Yarım saatlik bir yolculuktan sonra şirkete gelmiştim. Çalışanlarınn" günaydın Poyraz bey " demelerine karşılık ben sadece kafa sallamakla yetindim. Odama vardığımda masamın üzerindeki dosyalara son kez göz attıktan sonra 2 kat üstümdeki toplantı odasına gitmek için odamdan aceleci bir şekilde çıktım. Asansörün yanına geldiğimde inmesi için düğmeye bastım. İnmesini bekliyordum ki bir sesle arkamı döndüm.

" Poyraz bey toplantı ertelendi. Koreliler uçağın roter yapması ile geç kalacaklarını belirttiler. Toplantı yarın olacak "

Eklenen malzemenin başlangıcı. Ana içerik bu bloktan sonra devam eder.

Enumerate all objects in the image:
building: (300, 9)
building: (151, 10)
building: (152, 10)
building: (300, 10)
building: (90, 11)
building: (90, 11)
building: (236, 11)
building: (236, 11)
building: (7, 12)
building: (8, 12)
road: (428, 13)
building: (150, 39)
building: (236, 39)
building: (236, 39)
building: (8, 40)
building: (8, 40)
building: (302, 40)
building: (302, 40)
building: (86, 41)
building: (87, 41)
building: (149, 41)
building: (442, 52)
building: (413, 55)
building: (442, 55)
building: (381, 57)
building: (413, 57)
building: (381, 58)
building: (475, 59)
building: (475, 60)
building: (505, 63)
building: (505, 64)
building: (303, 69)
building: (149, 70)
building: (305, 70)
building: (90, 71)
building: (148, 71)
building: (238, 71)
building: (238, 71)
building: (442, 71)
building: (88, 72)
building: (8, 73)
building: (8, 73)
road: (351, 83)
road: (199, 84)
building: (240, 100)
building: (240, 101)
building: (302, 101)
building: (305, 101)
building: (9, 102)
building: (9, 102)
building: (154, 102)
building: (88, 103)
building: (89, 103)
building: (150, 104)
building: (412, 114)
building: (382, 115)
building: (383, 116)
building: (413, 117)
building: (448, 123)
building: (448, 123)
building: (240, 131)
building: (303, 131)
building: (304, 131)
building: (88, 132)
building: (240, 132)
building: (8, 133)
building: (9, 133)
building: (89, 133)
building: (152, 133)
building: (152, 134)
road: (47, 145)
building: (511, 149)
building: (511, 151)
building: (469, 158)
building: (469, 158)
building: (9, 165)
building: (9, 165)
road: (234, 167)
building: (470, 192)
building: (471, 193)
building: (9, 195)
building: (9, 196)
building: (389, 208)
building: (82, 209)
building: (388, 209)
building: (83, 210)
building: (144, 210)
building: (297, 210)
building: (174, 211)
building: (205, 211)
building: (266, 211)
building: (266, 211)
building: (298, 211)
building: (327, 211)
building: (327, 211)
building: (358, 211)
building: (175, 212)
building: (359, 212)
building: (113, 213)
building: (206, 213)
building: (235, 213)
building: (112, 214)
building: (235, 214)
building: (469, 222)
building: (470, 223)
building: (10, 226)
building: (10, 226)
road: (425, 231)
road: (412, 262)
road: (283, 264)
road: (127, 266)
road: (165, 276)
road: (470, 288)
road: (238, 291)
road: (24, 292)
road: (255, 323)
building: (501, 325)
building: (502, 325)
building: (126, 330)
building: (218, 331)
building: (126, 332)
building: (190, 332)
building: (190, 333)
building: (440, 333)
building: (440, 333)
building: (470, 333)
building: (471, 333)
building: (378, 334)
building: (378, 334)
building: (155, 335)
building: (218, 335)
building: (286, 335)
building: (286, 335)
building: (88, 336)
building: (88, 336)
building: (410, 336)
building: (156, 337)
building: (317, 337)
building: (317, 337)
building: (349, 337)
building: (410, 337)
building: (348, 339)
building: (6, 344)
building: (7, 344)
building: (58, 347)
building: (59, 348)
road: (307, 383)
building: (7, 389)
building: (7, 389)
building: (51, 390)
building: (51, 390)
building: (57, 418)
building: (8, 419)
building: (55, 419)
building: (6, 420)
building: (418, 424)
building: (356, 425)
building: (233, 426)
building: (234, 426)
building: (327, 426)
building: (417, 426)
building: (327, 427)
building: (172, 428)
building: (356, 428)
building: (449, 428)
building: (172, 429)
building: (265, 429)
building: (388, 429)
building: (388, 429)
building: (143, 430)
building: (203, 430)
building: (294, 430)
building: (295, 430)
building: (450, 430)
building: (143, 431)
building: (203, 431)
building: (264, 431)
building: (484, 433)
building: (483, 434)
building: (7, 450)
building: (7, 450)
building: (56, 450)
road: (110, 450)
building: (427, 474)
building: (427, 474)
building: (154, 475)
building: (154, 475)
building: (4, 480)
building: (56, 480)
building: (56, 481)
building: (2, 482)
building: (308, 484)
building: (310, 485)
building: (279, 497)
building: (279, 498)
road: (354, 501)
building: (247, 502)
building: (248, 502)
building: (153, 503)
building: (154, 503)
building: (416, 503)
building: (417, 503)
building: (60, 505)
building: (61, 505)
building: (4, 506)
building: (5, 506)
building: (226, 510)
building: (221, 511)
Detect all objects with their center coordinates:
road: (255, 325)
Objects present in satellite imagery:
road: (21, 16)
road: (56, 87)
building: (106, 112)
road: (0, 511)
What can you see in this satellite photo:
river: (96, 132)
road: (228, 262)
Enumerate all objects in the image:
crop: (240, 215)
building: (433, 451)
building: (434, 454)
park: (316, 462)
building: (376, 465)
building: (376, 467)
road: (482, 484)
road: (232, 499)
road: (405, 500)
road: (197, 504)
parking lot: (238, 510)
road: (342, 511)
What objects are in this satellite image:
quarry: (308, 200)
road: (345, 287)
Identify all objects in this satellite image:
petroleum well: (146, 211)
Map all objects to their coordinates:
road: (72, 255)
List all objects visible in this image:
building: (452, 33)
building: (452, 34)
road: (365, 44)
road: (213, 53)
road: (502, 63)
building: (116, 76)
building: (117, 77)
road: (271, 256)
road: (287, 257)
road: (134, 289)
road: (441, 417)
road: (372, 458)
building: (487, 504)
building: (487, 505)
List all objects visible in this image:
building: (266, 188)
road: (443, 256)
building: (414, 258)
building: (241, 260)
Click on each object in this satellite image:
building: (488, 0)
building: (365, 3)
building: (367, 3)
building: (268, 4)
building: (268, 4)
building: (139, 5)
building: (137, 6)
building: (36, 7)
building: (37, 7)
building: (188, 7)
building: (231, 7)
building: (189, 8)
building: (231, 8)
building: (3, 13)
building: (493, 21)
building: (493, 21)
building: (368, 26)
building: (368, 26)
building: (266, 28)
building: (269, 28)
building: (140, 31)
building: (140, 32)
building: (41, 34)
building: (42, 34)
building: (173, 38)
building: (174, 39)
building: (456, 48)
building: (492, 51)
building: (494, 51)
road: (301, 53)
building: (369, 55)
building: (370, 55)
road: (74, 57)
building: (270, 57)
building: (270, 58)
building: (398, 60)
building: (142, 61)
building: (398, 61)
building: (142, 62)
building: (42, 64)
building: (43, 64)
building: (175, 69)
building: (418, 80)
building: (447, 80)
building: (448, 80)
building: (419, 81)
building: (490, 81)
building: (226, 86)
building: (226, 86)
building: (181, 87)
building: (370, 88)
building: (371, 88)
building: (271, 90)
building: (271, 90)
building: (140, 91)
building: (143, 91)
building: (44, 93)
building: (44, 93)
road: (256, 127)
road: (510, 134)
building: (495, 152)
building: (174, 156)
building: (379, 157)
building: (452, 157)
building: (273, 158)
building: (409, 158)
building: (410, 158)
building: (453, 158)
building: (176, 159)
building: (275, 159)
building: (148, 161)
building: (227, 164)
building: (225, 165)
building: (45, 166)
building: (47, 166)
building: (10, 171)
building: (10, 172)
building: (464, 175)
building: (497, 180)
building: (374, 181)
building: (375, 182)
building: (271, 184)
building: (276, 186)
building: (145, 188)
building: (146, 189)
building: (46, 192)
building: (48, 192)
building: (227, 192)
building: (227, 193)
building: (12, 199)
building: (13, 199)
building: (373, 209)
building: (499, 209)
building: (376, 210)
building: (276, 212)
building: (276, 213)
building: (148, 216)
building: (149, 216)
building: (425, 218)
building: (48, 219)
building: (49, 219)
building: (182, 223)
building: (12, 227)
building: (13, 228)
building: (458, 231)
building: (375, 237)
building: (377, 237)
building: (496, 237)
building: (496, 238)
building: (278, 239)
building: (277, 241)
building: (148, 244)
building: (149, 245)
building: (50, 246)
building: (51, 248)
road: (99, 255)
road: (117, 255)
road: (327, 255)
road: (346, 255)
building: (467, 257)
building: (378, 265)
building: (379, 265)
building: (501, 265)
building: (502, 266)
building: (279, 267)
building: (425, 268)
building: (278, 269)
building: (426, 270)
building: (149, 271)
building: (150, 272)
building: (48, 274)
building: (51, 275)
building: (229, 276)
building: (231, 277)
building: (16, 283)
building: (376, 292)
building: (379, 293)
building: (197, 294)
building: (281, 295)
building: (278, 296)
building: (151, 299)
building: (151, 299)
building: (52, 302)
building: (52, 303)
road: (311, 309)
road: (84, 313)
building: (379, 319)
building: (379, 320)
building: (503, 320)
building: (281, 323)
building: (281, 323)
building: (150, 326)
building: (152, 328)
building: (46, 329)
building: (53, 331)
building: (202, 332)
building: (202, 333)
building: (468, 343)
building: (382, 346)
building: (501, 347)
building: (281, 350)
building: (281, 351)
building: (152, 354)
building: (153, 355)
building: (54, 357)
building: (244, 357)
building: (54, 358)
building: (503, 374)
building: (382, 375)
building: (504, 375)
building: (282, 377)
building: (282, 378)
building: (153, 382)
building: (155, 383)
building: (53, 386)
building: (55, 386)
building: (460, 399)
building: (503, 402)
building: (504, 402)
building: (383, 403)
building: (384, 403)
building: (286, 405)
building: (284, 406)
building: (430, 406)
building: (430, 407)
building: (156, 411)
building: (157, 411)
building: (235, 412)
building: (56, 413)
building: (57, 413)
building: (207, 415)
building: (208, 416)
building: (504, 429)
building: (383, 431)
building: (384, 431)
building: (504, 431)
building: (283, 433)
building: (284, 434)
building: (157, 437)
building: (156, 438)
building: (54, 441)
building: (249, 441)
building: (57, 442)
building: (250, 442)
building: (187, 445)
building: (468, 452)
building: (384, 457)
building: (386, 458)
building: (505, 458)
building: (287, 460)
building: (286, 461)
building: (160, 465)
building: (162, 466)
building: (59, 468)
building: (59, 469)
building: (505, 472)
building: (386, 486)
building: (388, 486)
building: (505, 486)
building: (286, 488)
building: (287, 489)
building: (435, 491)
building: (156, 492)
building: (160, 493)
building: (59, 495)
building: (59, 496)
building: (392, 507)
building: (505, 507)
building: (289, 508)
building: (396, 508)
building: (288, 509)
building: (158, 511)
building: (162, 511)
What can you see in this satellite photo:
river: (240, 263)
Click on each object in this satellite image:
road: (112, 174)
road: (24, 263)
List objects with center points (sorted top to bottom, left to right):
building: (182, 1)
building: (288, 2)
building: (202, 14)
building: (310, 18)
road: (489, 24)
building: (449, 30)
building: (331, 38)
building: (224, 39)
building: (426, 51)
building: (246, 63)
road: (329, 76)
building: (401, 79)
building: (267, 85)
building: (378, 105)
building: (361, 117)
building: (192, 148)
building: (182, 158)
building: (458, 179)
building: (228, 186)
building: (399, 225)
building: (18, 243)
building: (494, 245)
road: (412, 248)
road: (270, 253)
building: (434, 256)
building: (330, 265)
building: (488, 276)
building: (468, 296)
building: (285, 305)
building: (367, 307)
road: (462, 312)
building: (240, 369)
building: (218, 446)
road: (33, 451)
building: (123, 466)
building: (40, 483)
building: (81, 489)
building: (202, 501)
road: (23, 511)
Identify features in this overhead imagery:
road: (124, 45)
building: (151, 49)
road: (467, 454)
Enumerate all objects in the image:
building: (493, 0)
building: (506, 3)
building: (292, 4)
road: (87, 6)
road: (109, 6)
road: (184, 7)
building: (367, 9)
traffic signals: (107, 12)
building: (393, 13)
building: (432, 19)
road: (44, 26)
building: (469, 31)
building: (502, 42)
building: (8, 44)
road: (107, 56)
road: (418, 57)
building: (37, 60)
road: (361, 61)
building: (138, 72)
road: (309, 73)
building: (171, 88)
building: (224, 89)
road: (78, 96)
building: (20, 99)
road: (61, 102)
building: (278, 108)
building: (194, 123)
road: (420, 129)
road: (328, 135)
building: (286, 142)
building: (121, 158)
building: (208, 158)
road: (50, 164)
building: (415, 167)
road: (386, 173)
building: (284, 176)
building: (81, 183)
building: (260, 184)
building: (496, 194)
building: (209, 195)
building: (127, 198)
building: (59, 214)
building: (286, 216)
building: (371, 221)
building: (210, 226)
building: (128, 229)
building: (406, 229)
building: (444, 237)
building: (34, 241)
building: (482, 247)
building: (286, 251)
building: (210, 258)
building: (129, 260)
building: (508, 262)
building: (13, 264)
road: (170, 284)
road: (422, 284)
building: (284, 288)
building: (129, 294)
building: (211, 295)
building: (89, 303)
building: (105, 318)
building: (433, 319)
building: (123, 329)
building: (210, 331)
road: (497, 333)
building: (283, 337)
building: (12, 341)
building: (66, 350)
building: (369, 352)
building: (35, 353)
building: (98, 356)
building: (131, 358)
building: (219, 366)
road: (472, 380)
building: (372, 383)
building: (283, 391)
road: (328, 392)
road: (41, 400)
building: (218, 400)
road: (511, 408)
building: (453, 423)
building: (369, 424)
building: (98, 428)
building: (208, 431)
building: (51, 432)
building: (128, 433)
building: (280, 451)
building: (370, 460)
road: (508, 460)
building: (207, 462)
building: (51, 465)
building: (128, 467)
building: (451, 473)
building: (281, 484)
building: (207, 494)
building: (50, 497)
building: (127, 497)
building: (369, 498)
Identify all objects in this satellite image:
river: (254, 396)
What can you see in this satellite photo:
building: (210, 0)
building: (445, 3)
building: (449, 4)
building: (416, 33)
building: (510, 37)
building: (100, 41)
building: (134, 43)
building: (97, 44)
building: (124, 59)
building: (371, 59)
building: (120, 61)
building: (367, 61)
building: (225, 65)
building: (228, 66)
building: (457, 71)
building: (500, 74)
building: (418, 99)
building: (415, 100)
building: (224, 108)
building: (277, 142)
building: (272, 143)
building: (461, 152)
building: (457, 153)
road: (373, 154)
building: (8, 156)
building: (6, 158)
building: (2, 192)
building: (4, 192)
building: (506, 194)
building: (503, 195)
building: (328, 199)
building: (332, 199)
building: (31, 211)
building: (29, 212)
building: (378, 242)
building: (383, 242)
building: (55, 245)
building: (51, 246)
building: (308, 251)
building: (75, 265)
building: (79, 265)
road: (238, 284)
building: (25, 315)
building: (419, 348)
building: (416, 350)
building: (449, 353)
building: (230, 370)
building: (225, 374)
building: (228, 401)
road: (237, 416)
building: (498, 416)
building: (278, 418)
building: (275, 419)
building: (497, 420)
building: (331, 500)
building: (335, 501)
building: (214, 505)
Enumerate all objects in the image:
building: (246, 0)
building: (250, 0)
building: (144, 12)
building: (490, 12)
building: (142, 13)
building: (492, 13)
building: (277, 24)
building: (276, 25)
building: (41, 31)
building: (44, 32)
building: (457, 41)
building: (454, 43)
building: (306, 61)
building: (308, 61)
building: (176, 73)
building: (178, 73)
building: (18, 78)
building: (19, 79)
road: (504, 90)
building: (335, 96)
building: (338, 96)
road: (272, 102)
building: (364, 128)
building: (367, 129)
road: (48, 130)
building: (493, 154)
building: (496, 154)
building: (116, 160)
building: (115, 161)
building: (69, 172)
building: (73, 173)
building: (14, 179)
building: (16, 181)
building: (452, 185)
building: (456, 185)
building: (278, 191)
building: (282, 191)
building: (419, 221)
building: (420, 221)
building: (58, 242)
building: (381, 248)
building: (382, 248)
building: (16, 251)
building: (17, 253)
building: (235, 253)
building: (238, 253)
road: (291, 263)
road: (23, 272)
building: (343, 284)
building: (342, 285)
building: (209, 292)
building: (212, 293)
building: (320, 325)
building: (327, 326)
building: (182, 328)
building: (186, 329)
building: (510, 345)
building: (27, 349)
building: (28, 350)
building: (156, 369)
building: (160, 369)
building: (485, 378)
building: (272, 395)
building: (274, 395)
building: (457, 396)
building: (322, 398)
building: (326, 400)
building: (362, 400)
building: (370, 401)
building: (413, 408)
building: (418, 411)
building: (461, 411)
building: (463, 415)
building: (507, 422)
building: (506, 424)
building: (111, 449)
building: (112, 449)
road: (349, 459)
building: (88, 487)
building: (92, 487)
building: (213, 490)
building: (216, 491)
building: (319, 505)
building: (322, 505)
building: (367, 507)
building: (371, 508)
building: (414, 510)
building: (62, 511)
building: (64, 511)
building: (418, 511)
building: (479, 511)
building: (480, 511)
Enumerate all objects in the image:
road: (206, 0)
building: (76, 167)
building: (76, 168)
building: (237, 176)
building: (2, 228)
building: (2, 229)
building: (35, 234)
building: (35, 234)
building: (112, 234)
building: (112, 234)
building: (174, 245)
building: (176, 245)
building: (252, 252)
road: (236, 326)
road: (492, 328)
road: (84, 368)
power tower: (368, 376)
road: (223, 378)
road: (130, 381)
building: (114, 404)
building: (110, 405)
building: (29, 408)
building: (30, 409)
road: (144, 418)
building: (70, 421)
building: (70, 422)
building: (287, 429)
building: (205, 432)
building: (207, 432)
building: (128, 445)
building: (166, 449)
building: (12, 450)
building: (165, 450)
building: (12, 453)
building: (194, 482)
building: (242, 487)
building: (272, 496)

Asistanım Nazlının dediklerinden başka şuan hiçbirşey beni mutlu edemezdi. Sabah sabah toplantı hiç çekilmezdi zaten. Nazlı ile birkaç iş konuşurken asansörün inme sesi geldi. Gerek kalmamıştı zaten binmeme bu yüzden asansöre hiç dönmeden direk odama gidiyordumki tanıdık gelen bir sesle olduğum yerde kaldım.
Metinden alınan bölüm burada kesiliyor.